Gabby Bess
I Can Marry You
On the drive to Adam’s apartment we discuss the proper protocol for drug deals after posing the philosophical question:
What should you do if your drug dealer doesn’t text you back?
Should I text him again? Does the three-day rule apply in this situation?
We drive past the gas station and u-turn on a one-way street.
In front of the 7-11 we stand dumbly when the doors do not open
automatically for us. Amazed that there is something outside of us
that will not let us in.
Outside of his apartment the neighborhood cat sleeps under a car.
I bend down to look at the sleeping cat. I watch her suffer from the constraints of being a soft, fuzzy, hand-sized thing.
I know that she does not want to be touched.
I used to grab at her and she would run to pick at dead things at the far end of the parking lot.
She is happier there, with the dead things, than she would be underneath my needy palm.
At 7-11 we bought toothbrushes and orange juice and now, in the dark of Adam’s room, I watch him brush his teeth.
“Did you smoke today?” I ask.
“Yes. But it’s your fault. You weren’t around to distract me with better vices.”
We made a deal that day:
Every time he wanted to smoke a cigarette, we would have sex instead.
I am tired.
That night, when I am naked and he is clothed, his eyes become scared and hungry.
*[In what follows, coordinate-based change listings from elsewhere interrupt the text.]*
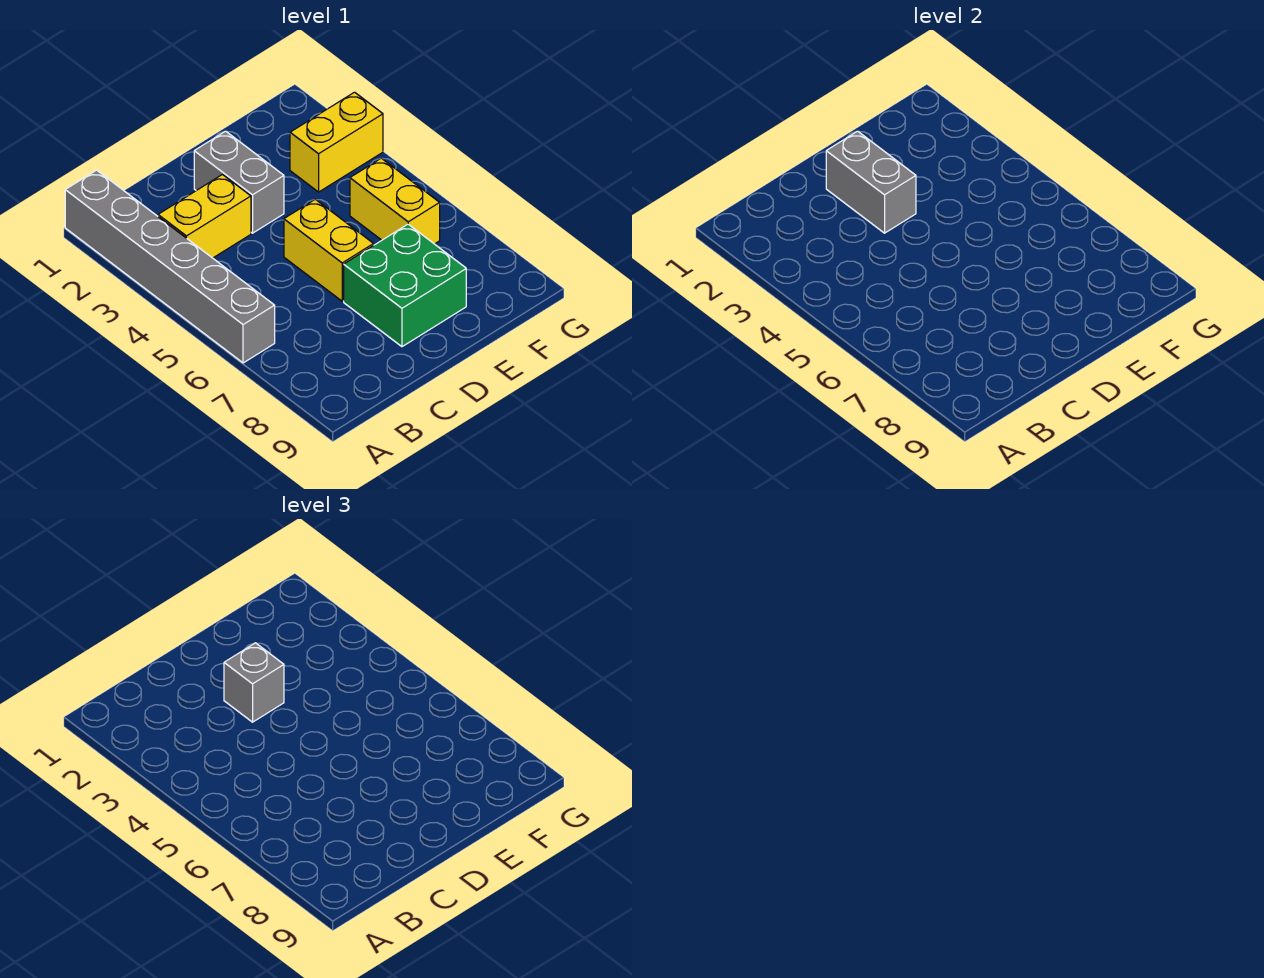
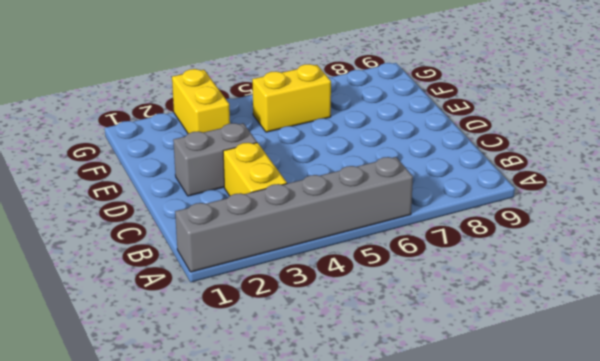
none -> yellow 1x2 brick [284,199,374,301]
none -> green 2x2 brick [344,224,466,347]

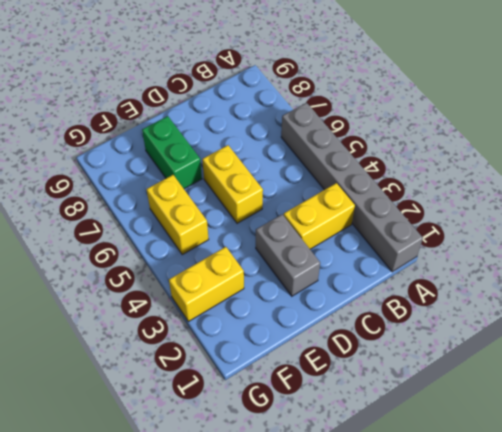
green 1x2 brick [142,116,202,189] -> green 2x2 brick [344,224,466,347]
none -> grey 1x2 brick [826,131,916,233]
none -> grey 1x1 brick [224,643,284,722]

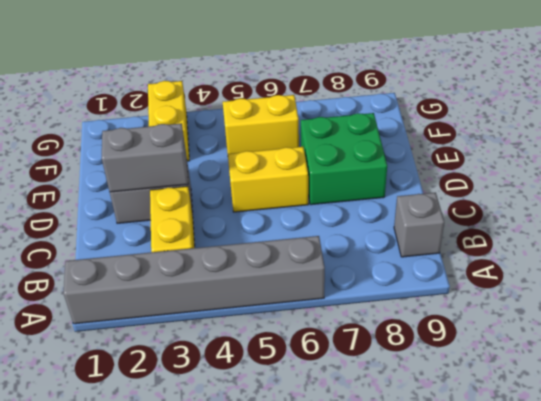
grey 1x1 brick [394,193,444,257] -> grey 1x1 brick moved to [224,643,284,722]

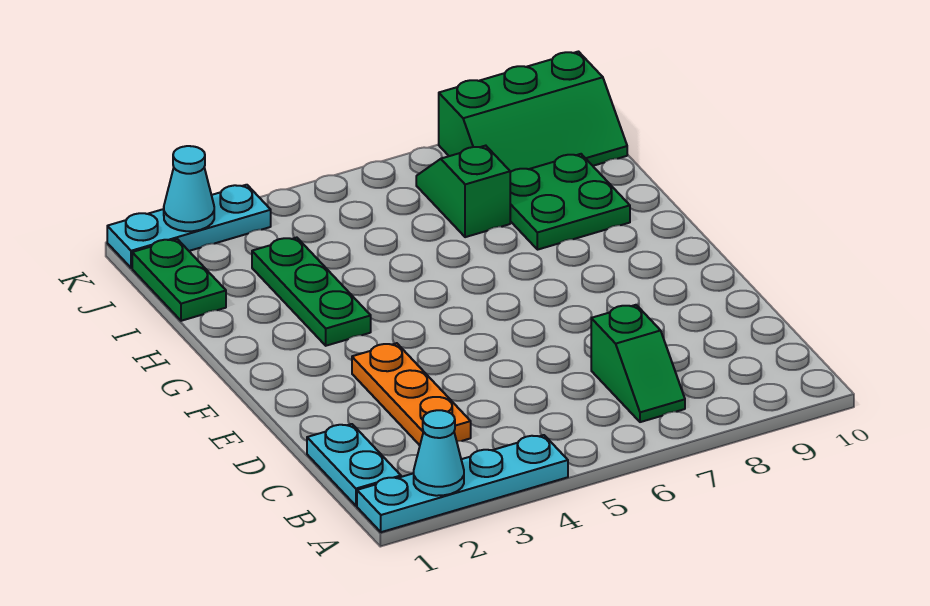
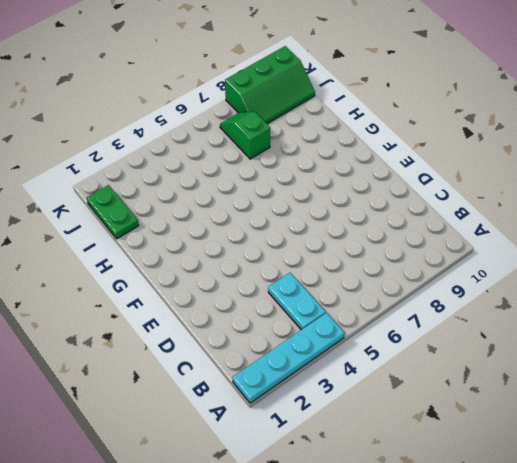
cyan 1x2 plate [268,273,326,330] -> cyan 1x2 plate moved to [307,424,401,506]
none -> green 1x2 slope [591,305,685,422]
none -> orange 1x3 plate [352,343,471,445]
none -> green 1x3 plate [252,238,371,346]

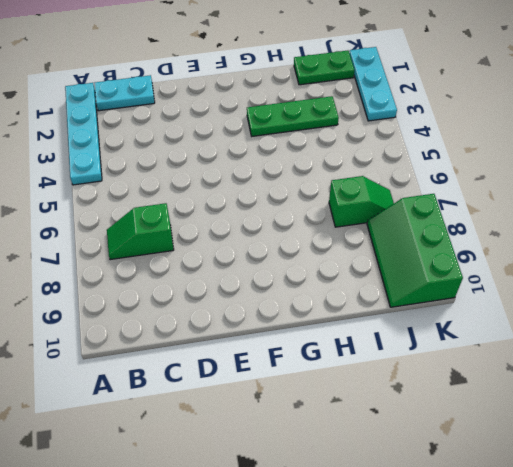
none -> orange 1x3 plate [352,343,471,445]
none -> green 2x2 plate [510,154,630,250]
none -> cyan 1x1 cone [414,410,464,496]

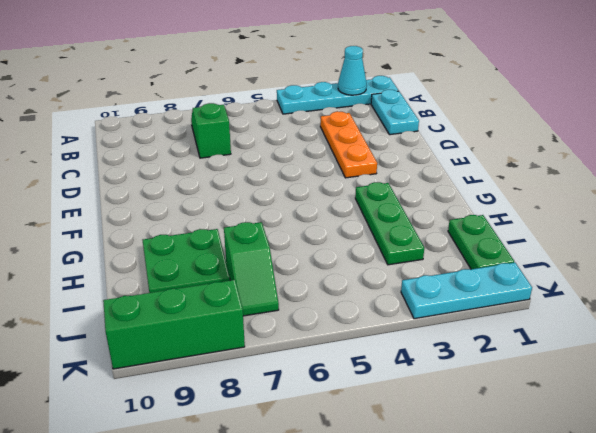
none -> cyan 1x1 cone [164,146,214,231]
He turns to me and says, “You make me believe in God and holidays, if God and holidays are abstractions for intense longing.”
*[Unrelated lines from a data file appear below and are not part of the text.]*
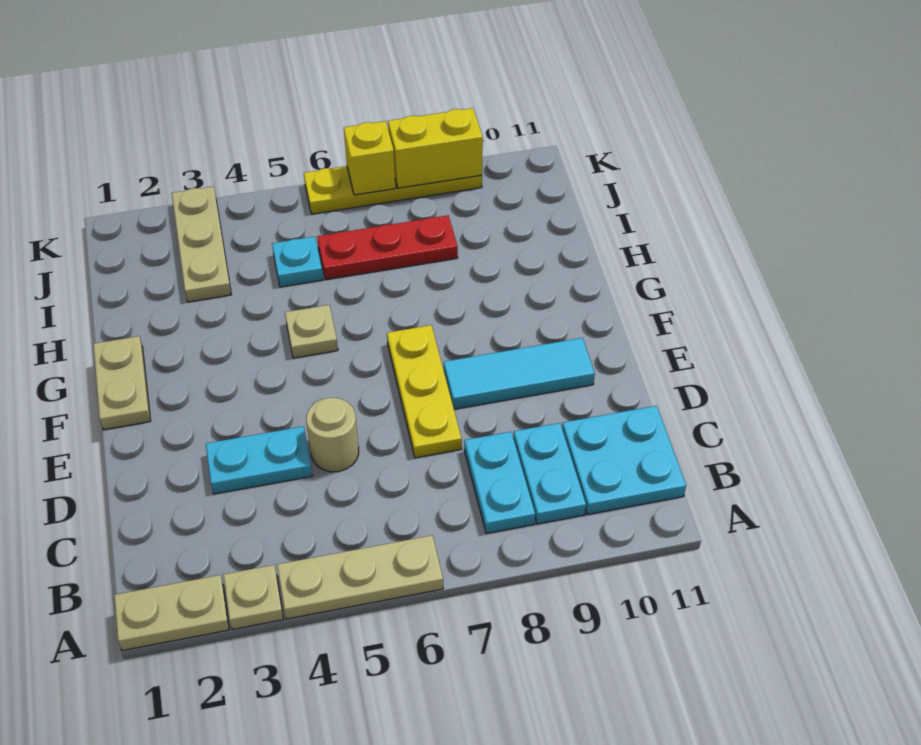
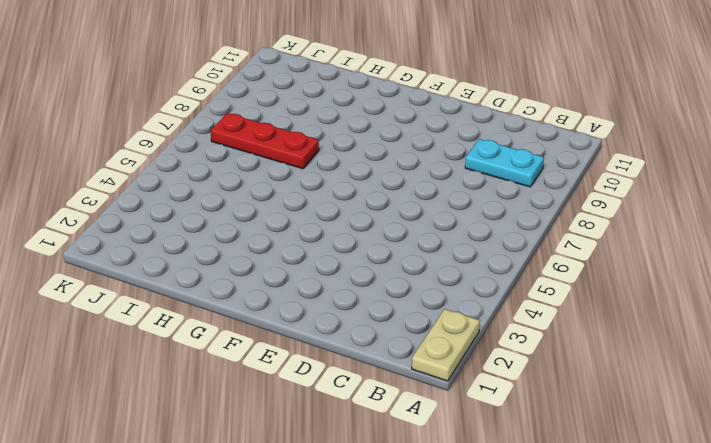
red 1x3 plate [211,113,319,169] -> red 1x3 plate turned to [317,215,458,280]
none -> tan 1x1 plate [223,565,283,629]
none -> tan 1x3 plate [277,535,443,619]
none -> cyan 1x2 plate [464,432,535,533]

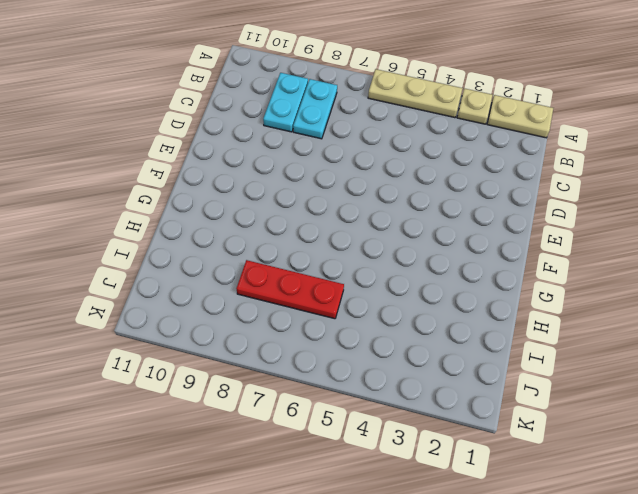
none -> cyan 2x2 plate [562,406,686,515]
none -> cyan 1x2 plate [206,426,313,494]
none -> tan 1x1 round brick [306,398,359,472]

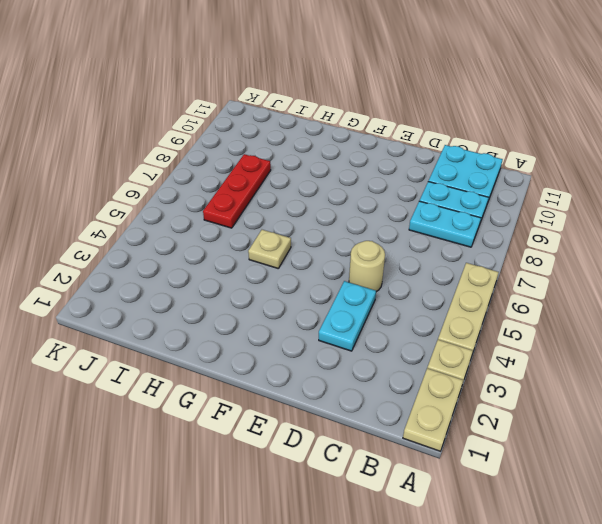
none -> yellow 1x3 plate [387,325,462,458]
none -> cyan 1x3 tile [444,338,595,409]
none -> tan 1x2 plate [93,336,151,430]

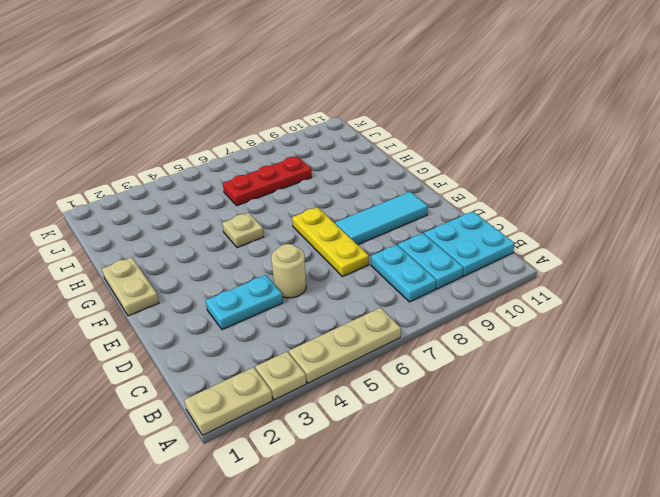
none -> tan 1x3 plate [172,186,232,302]
none -> cyan 1x1 plate [272,237,323,287]
none -> yellow 1x4 plate [304,166,482,214]

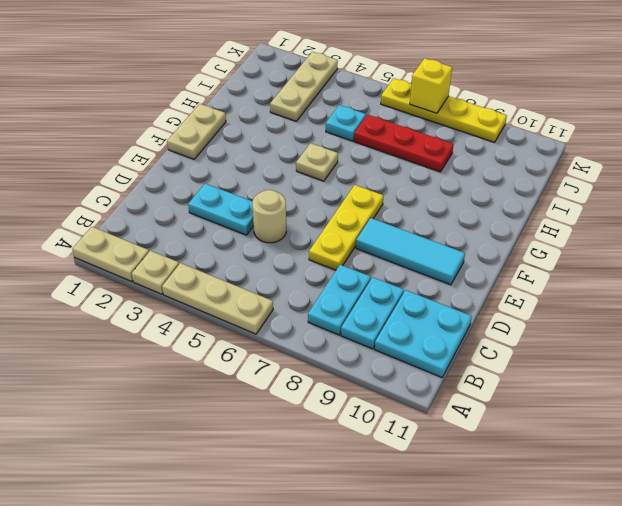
none -> yellow 1x2 brick [388,108,483,188]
Tenderly rubbing over my thighs and my back, he tells me that he just doesn’t know what to do with me, like I am a problem to be endured or dealt with.
I turn to lay on my back, eyes flirting furiously with the ceiling tiles.
I am quiet.
Still curved towards me, he tells me about how he would like to have a child with me so that it could be beautiful.
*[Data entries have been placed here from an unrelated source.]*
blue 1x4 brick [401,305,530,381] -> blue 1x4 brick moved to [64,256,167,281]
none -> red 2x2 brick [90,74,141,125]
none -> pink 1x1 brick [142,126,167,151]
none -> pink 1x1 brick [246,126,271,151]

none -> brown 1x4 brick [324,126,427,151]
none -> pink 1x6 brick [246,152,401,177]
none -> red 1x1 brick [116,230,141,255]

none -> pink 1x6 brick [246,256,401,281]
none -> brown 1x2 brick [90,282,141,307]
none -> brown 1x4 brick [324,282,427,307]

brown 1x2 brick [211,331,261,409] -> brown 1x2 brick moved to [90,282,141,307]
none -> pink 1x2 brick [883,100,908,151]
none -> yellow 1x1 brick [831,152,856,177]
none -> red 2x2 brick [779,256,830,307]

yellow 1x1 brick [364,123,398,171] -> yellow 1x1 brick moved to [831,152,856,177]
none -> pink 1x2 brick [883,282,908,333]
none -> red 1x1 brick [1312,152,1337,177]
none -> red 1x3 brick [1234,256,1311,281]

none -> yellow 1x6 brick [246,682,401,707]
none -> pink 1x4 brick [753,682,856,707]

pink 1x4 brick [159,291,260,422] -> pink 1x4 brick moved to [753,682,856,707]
“Love, love, love,” he hums. He is singing the words to a song that I do not know.
He remembers the episode of The Conan O’Brien Show where Conan O’Brien becomes an ordained minister for free online so that night the two of us become ordained ministers for free through an online Universalist Unitarian church.
With our newfound powers, we marry the tables to the chairs and the bedside lamp to the nightstand using The Naked Lunch as a bible stand-in.
Tonight everything has joined in union, arbitrarily. The bedside lamp did not protest to its new life on the nightstand. I feel happy but not in love. But I don’t feel sad so, as a wife, I sleep well.